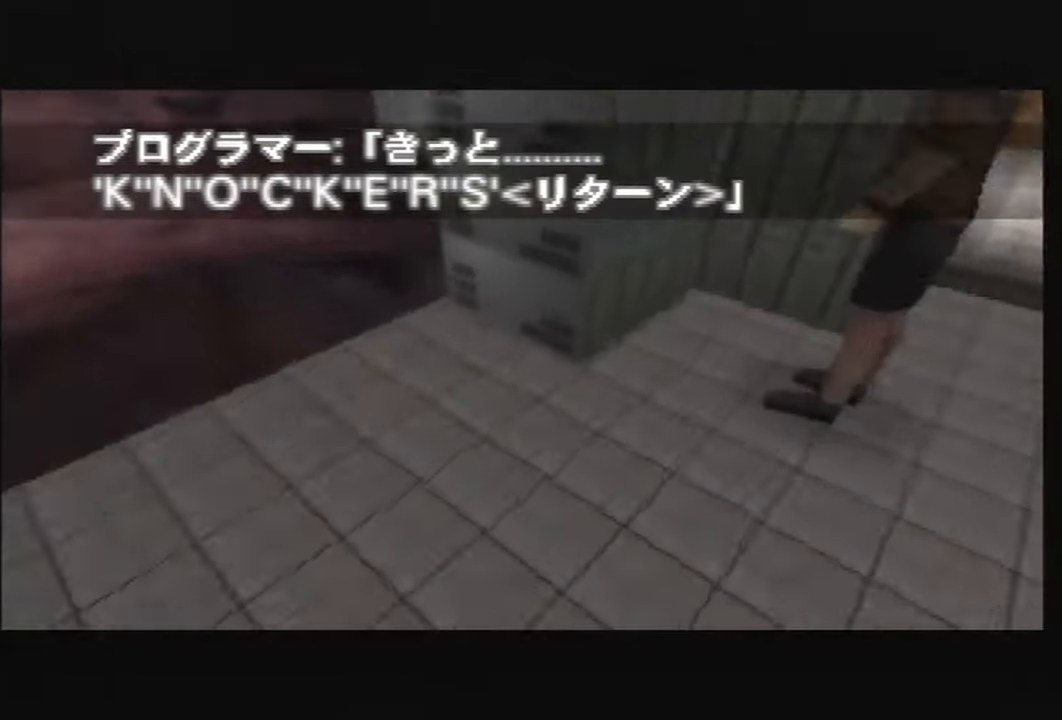
{"buttons": ["C_UP"], "left_stick": "down-right", "events": [[33, "left_stick", "right"], [333, "left_stick", "center"], [434, "left_stick", "down-right"]]}
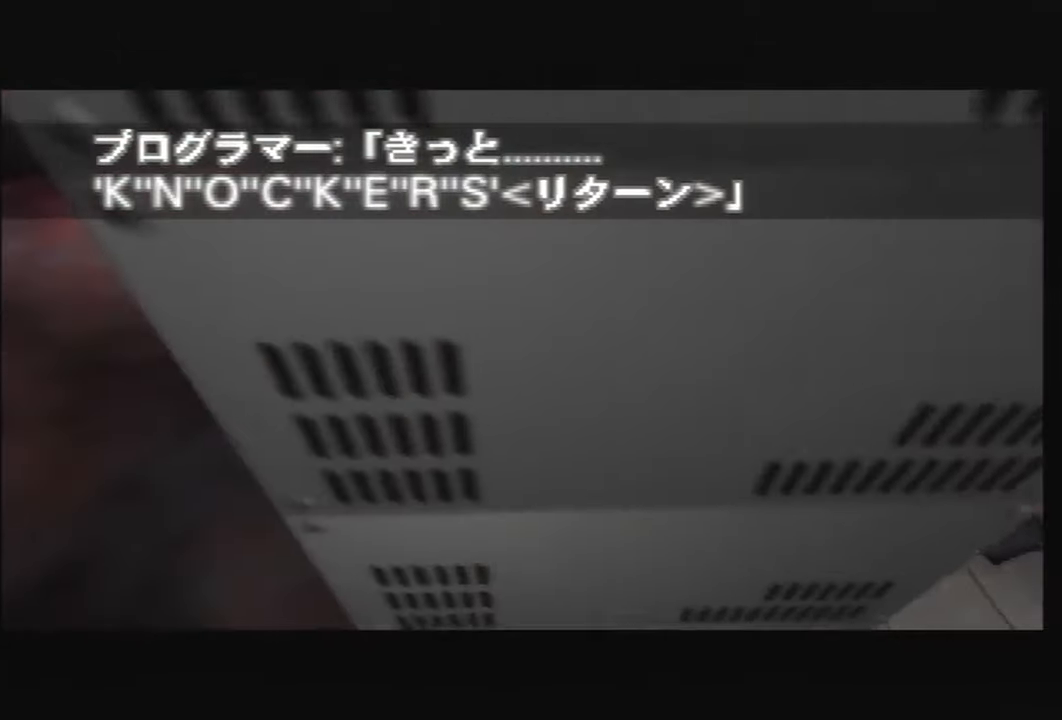
{"buttons": ["C_UP"], "left_stick": "center", "events": [[200, "left_stick", "center"], [301, "left_stick", "down-left"], [467, "left_stick", "center"]]}
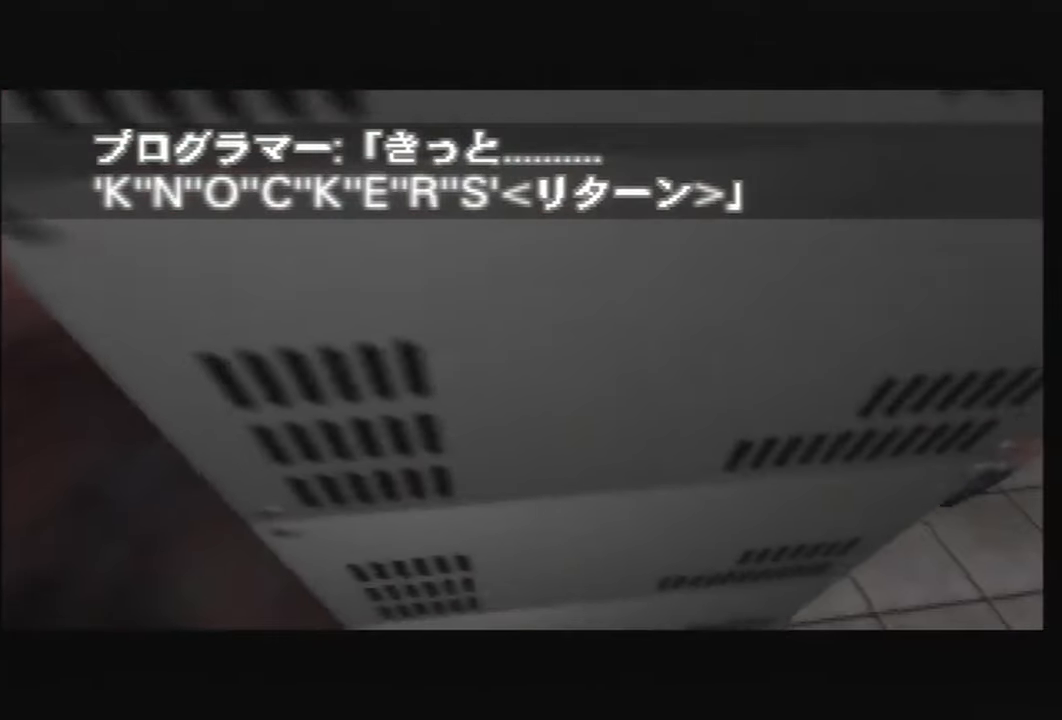
{"buttons": ["C_UP"], "left_stick": "left", "events": [[333, "left_stick", "left"]]}
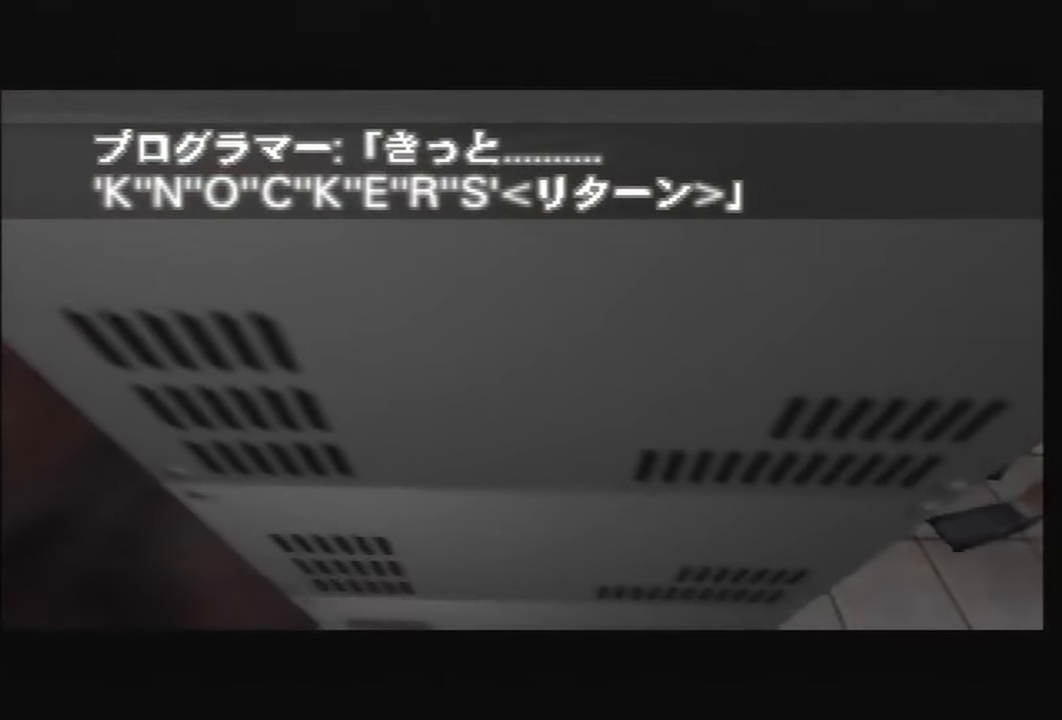
{"buttons": ["C_UP"], "left_stick": "center", "events": [[34, "left_stick", "center"]]}
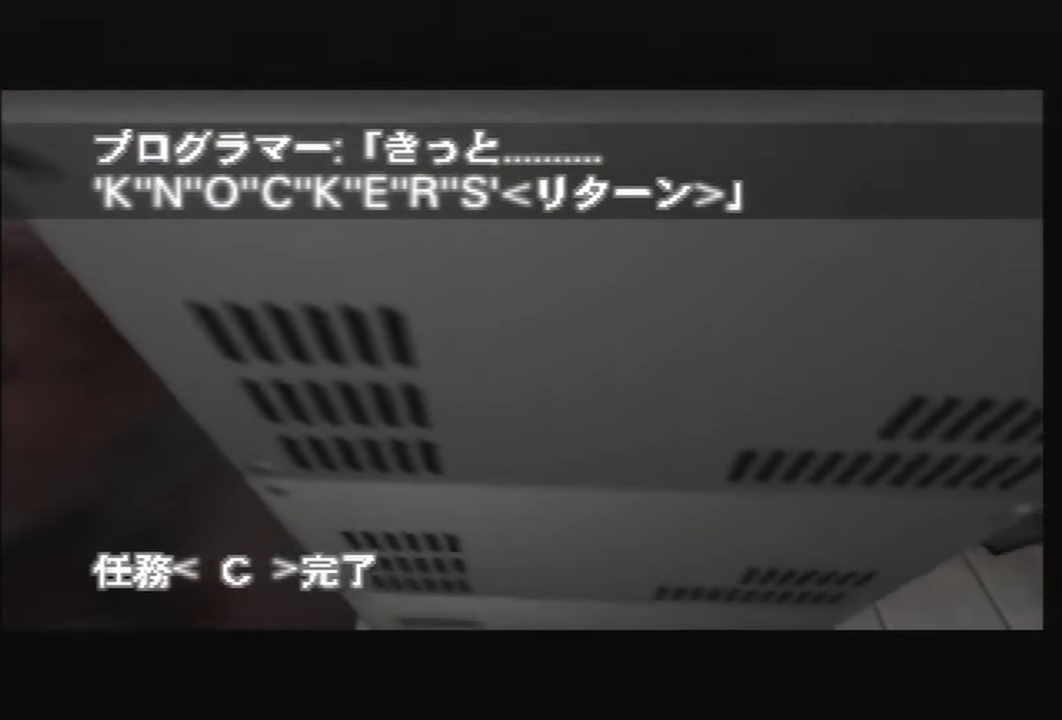
{"buttons": ["C_RIGHT", "C_UP"], "left_stick": "up-right", "events": [[33, "left_stick", "up-right"], [233, "C_RIGHT", "down"]]}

⁂

#### What needs to be done:
Write out the entries above verbatim, without pictures.

#### Exercise response:
{"buttons": ["C_UP"], "left_stick": "down-right", "events": [[33, "left_stick", "right"], [333, "left_stick", "center"], [434, "left_stick", "down-right"]]}
{"buttons": ["C_UP"], "left_stick": "center", "events": [[200, "left_stick", "center"], [301, "left_stick", "down-left"], [467, "left_stick", "center"]]}
{"buttons": ["C_UP"], "left_stick": "left", "events": [[333, "left_stick", "left"]]}
{"buttons": ["C_UP"], "left_stick": "center", "events": [[34, "left_stick", "center"]]}
{"buttons": ["C_RIGHT", "C_UP"], "left_stick": "up-right", "events": [[33, "left_stick", "up-right"], [233, "C_RIGHT", "down"]]}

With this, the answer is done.